Negative trends prevail in Occupied Palestinian Territory; human toll ‘devastating’: Senior UN Official
“The violent trends that dominated the last months of 2022 continue to take a devastating human toll,” said Tor Wennesland, Special Coordinator for the Middle East Peace Process.
Citing rising political tensions and the long-stalled peace process, he said preventing more loss of life must go hand-in-hand with the international community’s ultimate goal - ending the Israeli occupation, resolving the conflict, and realizing a lasting two-State solution.
Mr.

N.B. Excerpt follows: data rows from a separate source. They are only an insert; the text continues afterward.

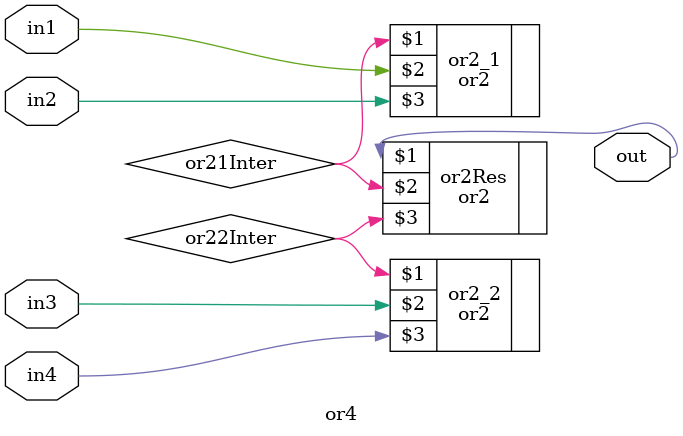
<source format=v>
/*

    CS 552 Spring '23
    
    5 input AND
*/
`default_nettype none
module or4(out, in1, in2, in3, in4);
    output wire out;
    input wire in1, in2, in3, in4;

    wire or21Inter, or22Inter;

    or2 or2_1(or21Inter, in1, in2);
    or2 or2_2(or22Inter, in3, in4);
    or2 or2Res(out, or21Inter, or22Inter);
endmodule
`default_nettype wire

</source>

Wennesland briefed the Council on the heels of one of the deadliest years in the history of the conflict.
On 19 December, he reported that more than 150 Palestinians and over 20 Israelis had been killed in the West Bank and Israel, up to that point last year.
In his briefing this week, he said that during the latest reporting period - covering 8 December to 13 January - another 14 Palestinians were killed, including a 16-year-old boy shot during an arrest operation in Balata Refugee Camp in Nablus.
An additional 117 Palestinians were injured by Israeli security forces.
According to Israeli sources, five Israeli civilians and four security forces personnel were injured by Palestinians in attacks, clashes, the throwing of stones and Molotov cocktails, and other incidents.
“Israelis and Palestinians remain on a collision course amid escalating political and inflammatory rhetoric, as well as heightened violence in the West Bank — both with potentially grave consequences,” the Special Coordinator warned.
Ongoing Israeli settlement activities in the Occupied Palestinian Territory are also igniting tensions.
On 2 January, the Israeli Government informed the High Court of Justice that it intends to legalize, under Israeli law, the outpost of Homesh - which is built on private Palestinian land.
Emphasizing that all such settlements are illegal under international law and remain a substantial obstacle to peace, the Special Coordinator told the Council that Israeli demolitions and seizures of Palestinian-owned property also continued through the reporting period.
Several other recent developments have caused rising tensions between the parties.
On 3 January, Israel’s new National Security Minister, far-right party leader Itamar Ben-Gvir, visited the hilltop compound in Jerusalem’s old city — which is sacred to both Jews and Muslims — reportedly accompanied by a heavy security detail.
Widely seen as a provocative act, the occasion marked the first time since 2017 that an Israeli Minister had visited the site.
That move was sharply condemned by the Palestinian Authority and many States across the region, and led the Security Council to hold its first emergency meeting of 2023.
In addition, on 30 December 2022, the UN General Assembly adopted a resolution containing a request to the Hague-based International Court of Justice for an advisory opinion relating to the Israeli occupation of Palestinian territory.
Praised by many countries and UN agencies, the text has also been strongly criticized by Israeli officials.
Against these multiple backdrops, Mr. Wennesland called for courageous leadership and strong Council unity, along with urgent efforts to prevent spoilers and extremists from “pour[ing] more fuel on the fire”.